Here, look at these pretty pictures and dream of summer.
I've seen two shooting stars in the last few weeks, two more than I'd ever seen here before. Last night I'd only stepped out for a moment, and as soon as I looked up there was a blue-white and red fireball cascading down over the rooftops. Big and bright enough that I thought at first it was a plane.
After it fizzled out, I wondered if maybe it was a portent.
I'm in a time of hanging drama; on the cusp of great change, but with no clear indication yet of what the outcome(s) will be.
I've been trapped by a blizzard in my small neighborhood for several days, unable to ride or even walk very far. It's given me a lot of time to think (and to try and make some headway on my holiday knitting). It's also given me a lot of time to feel, which is not especially pleasant.
What I feel and what I think are mostly a tangle, but a few things are clear. I'm severely lonely. I desperately need to change careers. I think I need to change my whole notion of what a career means.
I may very well need to relocate. I'm intimidated by the fact that relocating someplace that's easier and better-suited to me is gonna make me even lonelier (as if that were possible) for a while.
It's like looking at a plain white wall that you need to get through or over, but there are no visible seams and it's a hundred feet high, and you've got no equipment - nothing but your hands and feet and an increasingly bad back. I just have no idea where to begin. If only it were made of marshmallow, I could chew my way through.
Every time I sit down to write, I end up with something that is either too bright or too sad. The right note - which seems hard to get into blog form - is something like melancholy. The days, from one to next, can be very up and down, but there is also beauty here.
It's in the leaves that sail down, some twirling in mid-sail, others not. In the pumpkins and gourds and six kinds of squash and late, slightly soft apples all piled up at the outdoor markets.

SUPPLIED INFORMATION:

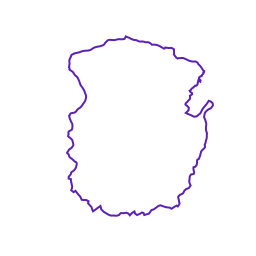 the district of Buret, Rift Valley, Kenya, rotated 201°
{"feature_id": "3690345B45419695798591", "entity_name": "Buret", "entity_type": "district", "adm_level": 2, "iso_a3": "KEN", "parent_name": "Kenya", "parent_adm1": "Rift Valley", "projection": "orthographic", "projection_center": [35.137, -0.558], "detail": "fine", "context": "isolated", "style": "outline", "palette": "violet", "viewbox_px": 256, "rotation_deg": 201, "n_neighbors": 0, "source": "geoboundaries", "source_scale": "gbopen_adm2", "svg_char_len": 5831}
<svg xmlns="http://www.w3.org/2000/svg" viewBox="0 0 256 256"><g transform="rotate(201 128 128)"><path d="M81.6,52.6L80.0,53.9L77.7,55.6L77.2,57.5L76.8,59.6L74.8,61.3L73.2,63.7L71.7,66.2L69.8,67.5L67.3,67.5L64.1,67.7L60.4,68.6L58.3,68.3L56.7,70.7L54.9,72.9L53.4,72.6L53.0,74.0L52.9,75.2L52.7,75.9L53.9,77.5L54.8,79.1L56.5,81.6L56.4,82.4L55.6,84.2L53.9,85.8L53.3,86.6L53.0,88.0L52.9,89.7L51.8,91.9L50.5,93.0L49.7,93.8L48.9,96.7L51.2,99.1L52.0,100.9L52.1,101.6L52.3,102.6L53.0,105.0L52.5,107.2L50.3,108.5L50.2,110.1L51.2,111.6L51.9,112.5L52.2,113.1L52.8,114.8L51.3,115.9L50.7,118.3L50.8,119.0L51.0,120.2L51.3,121.0L51.7,121.9L51.9,123.2L50.7,124.7L50.8,126.0L50.7,127.8L51.0,129.7L51.1,131.0L51.3,132.2L50.8,133.9L49.6,136.3L49.2,137.9L50.4,139.8L50.3,142.0L50.7,144.1L50.8,146.0L51.0,147.2L51.9,149.6L52.4,151.4L54.0,153.4L54.5,154.2L55.4,156.3L55.9,158.3L56.4,160.0L57.6,161.7L58.9,163.3L59.8,164.3L60.9,165.4L61.5,168.7L61.6,170.0L60.9,171.8L60.6,172.5L60.0,173.6L59.6,174.2L59.0,174.8L57.7,176.2L57.0,178.7L56.9,179.8L58.0,181.6L59.9,182.3L61.3,182.4L62.3,182.4L63.3,178.0L63.6,177.3L63.9,176.5L64.8,173.7L65.1,172.7L65.3,171.9L65.4,170.2L65.5,169.3L65.8,167.4L66.2,166.6L66.7,166.0L67.1,165.2L67.5,164.3L68.1,163.5L69.2,162.9L70.2,162.2L71.3,162.3L72.5,162.4L73.4,162.5L77.2,162.6L79.4,162.8L78.6,164.4L77.8,166.2L78.1,167.0L78.2,167.9L78.5,168.7L79.3,169.2L80.1,169.5L81.0,169.9L81.9,170.1L82.8,170.5L83.0,171.4L82.8,172.4L82.1,173.3L81.8,174.2L81.5,175.3L80.9,176.5L80.6,177.5L80.9,178.7L81.8,180.4L81.0,181.3L80.2,182.5L80.7,183.4L81.3,183.8L82.1,183.8L83.0,184.2L83.8,184.9L83.0,185.8L82.9,186.7L82.5,187.8L82.0,188.5L81.5,189.5L80.4,191.6L79.2,192.1L78.9,193.0L78.7,193.6L79.1,195.5L79.2,196.4L79.4,197.5L78.2,197.3L77.1,197.1L77.3,198.4L78.3,199.0L79.5,199.6L79.7,200.6L79.2,201.7L78.8,202.3L78.0,202.6L77.8,203.2L77.9,204.0L77.6,204.8L77.1,205.8L77.5,206.7L77.0,207.5L77.2,208.4L78.2,208.5L79.3,209.4L80.1,209.9L80.8,210.5L81.8,211.2L82.7,211.7L83.6,212.1L84.4,212.5L85.1,212.7L85.6,213.2L86.3,213.8L87.3,214.1L88.3,214.3L89.3,214.1L90.5,213.6L91.1,213.3L91.9,213.1L93.0,212.9L94.2,212.8L95.3,212.7L96.1,212.8L96.8,212.9L98.5,213.0L99.2,213.0L100.0,213.1L100.8,213.1L101.5,213.1L102.4,212.8L103.2,212.5L104.0,212.0L104.9,211.7L105.9,211.3L106.7,210.6L107.4,210.8L108.3,211.1L108.9,211.5L109.8,212.0L111.6,213.2L111.7,214.2L112.2,215.3L112.7,216.4L113.0,217.3L113.4,218.0L115.4,218.3L116.5,218.3L117.3,217.8L118.1,217.4L118.8,217.2L120.3,216.9L121.1,216.7L122.1,216.4L122.2,215.4L123.0,215.0L123.8,215.1L124.6,215.3L125.4,215.4L126.3,215.5L127.2,215.8L128.1,215.7L129.0,215.9L130.1,215.9L131.2,215.8L132.3,215.5L133.4,215.3L134.3,214.9L134.9,214.6L135.6,214.3L136.5,214.7L137.5,215.1L138.6,215.3L139.9,215.3L140.6,215.1L141.3,214.7L142.0,214.4L142.8,214.3L143.6,214.3L144.4,214.2L145.2,214.0L145.9,213.8L146.6,213.5L147.4,213.1L148.4,212.9L149.4,212.8L150.3,212.9L151.1,213.0L152.0,212.9L152.9,212.7L153.9,212.4L154.6,212.3L155.4,212.3L156.1,212.4L156.9,212.4L157.7,212.3L158.5,212.6L159.5,212.7L160.3,212.6L161.2,212.6L162.1,212.7L162.9,212.7L163.0,211.3L163.1,210.1L163.8,209.5L164.5,209.1L166.3,208.3L167.1,208.1L168.0,207.8L168.9,207.4L169.6,206.9L170.3,206.5L171.1,205.9L172.1,205.2L174.2,204.5L175.4,204.2L176.4,203.8L177.2,203.5L178.2,202.7L178.8,201.6L179.6,199.7L179.9,199.0L180.1,197.7L180.7,196.6L181.6,195.8L182.7,194.9L183.4,194.3L184.4,193.7L185.6,193.0L186.3,192.5L187.4,191.7L188.1,191.2L188.8,190.4L189.6,189.4L190.0,188.7L190.7,187.8L191.3,187.2L192.2,186.5L193.0,186.0L194.0,185.5L196.1,184.6L198.2,183.3L198.9,182.8L199.7,182.0L200.4,181.4L201.1,180.9L201.9,180.3L204.0,179.0L204.8,178.4L205.5,177.6L206.3,176.8L206.9,176.0L206.9,175.1L206.9,174.2L207.0,173.4L207.0,172.5L207.1,171.3L207.0,170.2L206.7,169.3L206.4,168.7L206.1,167.9L205.6,167.2L205.3,165.8L205.2,165.1L204.9,164.3L204.9,163.5L204.2,163.0L203.8,162.4L203.7,161.7L203.0,161.3L202.0,161.2L200.9,160.9L199.9,160.7L199.1,160.2L198.4,159.7L197.1,158.7L196.2,158.2L195.3,157.9L194.0,157.5L193.3,157.1L192.6,156.5L191.6,155.5L190.2,154.1L187.9,151.3L187.2,150.8L185.8,149.9L185.2,149.5L184.6,149.0L182.7,147.6L182.0,146.9L180.8,145.5L178.9,143.3L178.2,142.1L177.9,140.3L177.8,139.3L177.7,138.4L177.9,137.0L178.1,136.0L178.4,134.9L178.7,133.6L178.9,132.8L179.1,132.0L179.5,131.0L179.8,130.2L180.4,129.3L181.0,128.5L181.4,127.9L182.0,126.6L182.2,125.5L182.5,124.6L183.1,123.7L183.9,122.9L184.9,122.3L185.5,122.0L186.0,121.6L186.7,121.2L187.0,120.3L187.0,119.2L187.4,118.3L186.8,117.6L186.4,116.9L185.3,115.5L183.2,113.3L182.5,112.7L181.9,112.3L181.4,111.6L180.8,110.5L180.4,109.4L180.1,108.5L179.9,107.8L179.9,106.1L181.4,104.4L182.1,103.4L182.1,102.6L181.8,101.9L181.4,101.3L181.0,98.9L180.0,98.4L178.7,98.1L177.8,97.8L177.0,97.4L176.1,97.0L175.3,96.3L175.0,95.7L173.9,94.3L173.1,93.1L172.9,92.4L172.9,91.7L173.2,90.8L173.3,90.1L173.6,89.2L174.1,88.5L174.5,87.9L175.1,87.1L175.4,86.3L175.5,85.4L175.6,84.5L175.9,83.8L176.0,83.0L175.5,82.6L174.5,82.4L173.7,81.8L173.0,80.8L172.1,79.9L171.4,79.6L170.5,79.3L169.6,79.2L168.7,78.8L167.6,78.5L166.8,78.0L165.9,77.7L165.0,77.6L164.0,77.4L163.5,77.0L163.0,76.3L162.7,75.3L162.7,74.3L162.4,72.3L162.6,71.3L163.0,69.7L163.4,68.7L164.3,67.5L164.8,66.8L165.1,66.0L164.9,65.0L164.9,64.0L165.2,63.1L165.6,62.1L165.9,61.2L165.3,59.5L163.0,59.8L162.3,58.1L160.9,56.1L159.7,54.2L159.1,53.4L158.7,51.3L158.7,49.5L155.8,48.6L154.5,50.5L152.5,49.3L150.3,47.9L148.1,46.9L145.5,44.4L142.9,45.1L141.2,45.8L138.6,45.5L138.3,43.4L136.4,42.4L133.7,41.1L132.6,39.6L130.8,37.7L129.1,40.2L127.5,42.8L125.8,45.3L123.6,42.3L120.4,41.0L117.5,40.5L115.3,40.1L112.8,40.1L111.8,40.4L109.7,41.3L108.4,41.6L107.4,41.9L105.3,43.4L105.0,44.2L104.2,46.0L101.5,46.9L99.2,48.3L96.8,48.2L95.0,47.1L93.8,50.1L92.1,52.4L90.8,50.7L88.4,50.0L86.3,52.0L84.7,54.1L83.0,54.2L81.6,52.6Z" fill="none" stroke="#5b21b6" stroke-width="2"/></g></svg>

PROBLEMS TO WORK ON:
1) Repeat the passage of the blog post that opens with "What I feel" and closes with "for a while.", but swap "intimidated" for "scared".
2) According to the blog post, which kinds of produce are piled up at the outdoor markets?

EXPECTED RESULTS:
1)
What I feel and what I think are mostly a tangle, but a few things are clear. I'm severely lonely. I desperately need to change careers. I think I need to change my whole notion of what a career means.
I may very well need to relocate. I'm scared by the fact that relocating someplace that's easier and better-suited to me is gonna make me even lonelier (as if that were possible) for a while.

2)
- Pumpkins
- Gourds
- Squash (six kinds)
- Apples (late, slightly soft)